Passage provided:
Fuses blow based on the current flowing through them.
The heat produced in a resistive element is I^2R...the higher the current, the greater the heating.
Normally the load will limit the current flow, and the heating in the fuse is essentially constant for the same current flow. A 1 A fuse in a 12V circuit with 750mA flowing through it (9W dissipated in the load) will have essentially the same heating as a 1A fuse in a 240V circuit with 750mA flowing through it (180W dissipated in the load). In the event of an overload (say 1.5A flowing), the fuses will experience the same heating.
In the higher voltage system, more power is being delivered to the load, both during normal and overload conditions. The fuse will reach its trip point in the same way at both voltages.
I would expect a fuse to _open_ differently with different supply voltages. As the fuse opens, more and more of the supply voltage is dropping across the fuse, and less is being dropped across the load. As this happens, the heating in the fuse increases, and the supply voltage will determine the ultimate heating that is possible before the current flow actually stops. I expect that the details of the different operating characteristics are quite complex: high voltage would mean that the metal melts faster, but could mean that arcs get sustained for longer periods.
In any case, when a fuse is rated at a given voltage, it may be used at lower voltage, all other things being equal.
Of greater concern is the difference between DC and AC; a fuse that works just fine with 240V AC supply might not be able to function safely with a 60V DC supply. This is because once the metal melts you must also deal with quenching any arc that forms.
-Jon

Exercise instructions: Transcribe the forum post about fuses from "I would expect" up to and including "for longer periods.".

Supplied data:
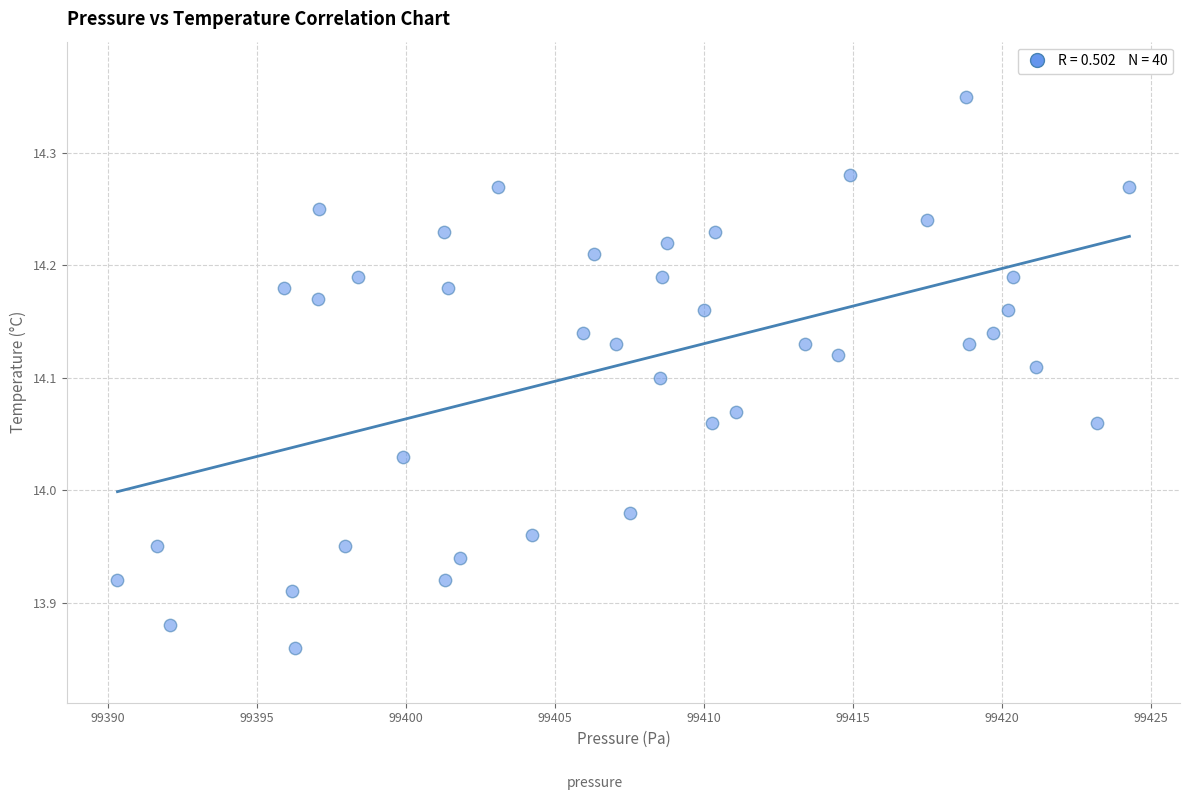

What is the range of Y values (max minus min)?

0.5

* * *

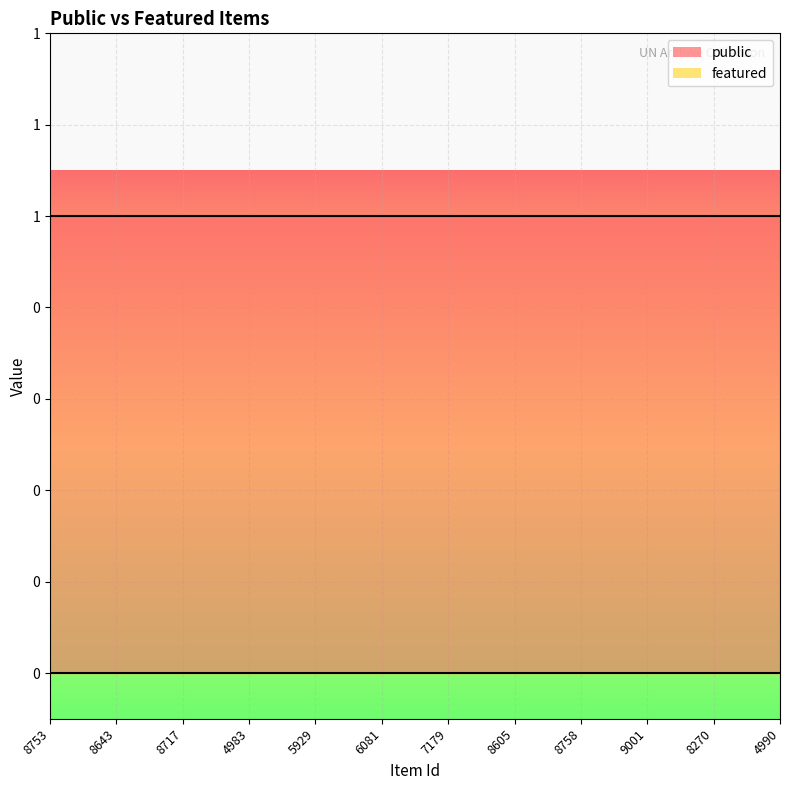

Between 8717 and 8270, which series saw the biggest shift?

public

Response to the task:
I would expect a fuse to _open_ differently with different supply voltages. As the fuse opens, more and more of the supply voltage is dropping across the fuse, and less is being dropped across the load. As this happens, the heating in the fuse increases, and the supply voltage will determine the ultimate heating that is possible before the current flow actually stops. I expect that the details of the different operating characteristics are quite complex: high voltage would mean that the metal melts faster, but could mean that arcs get sustained for longer periods.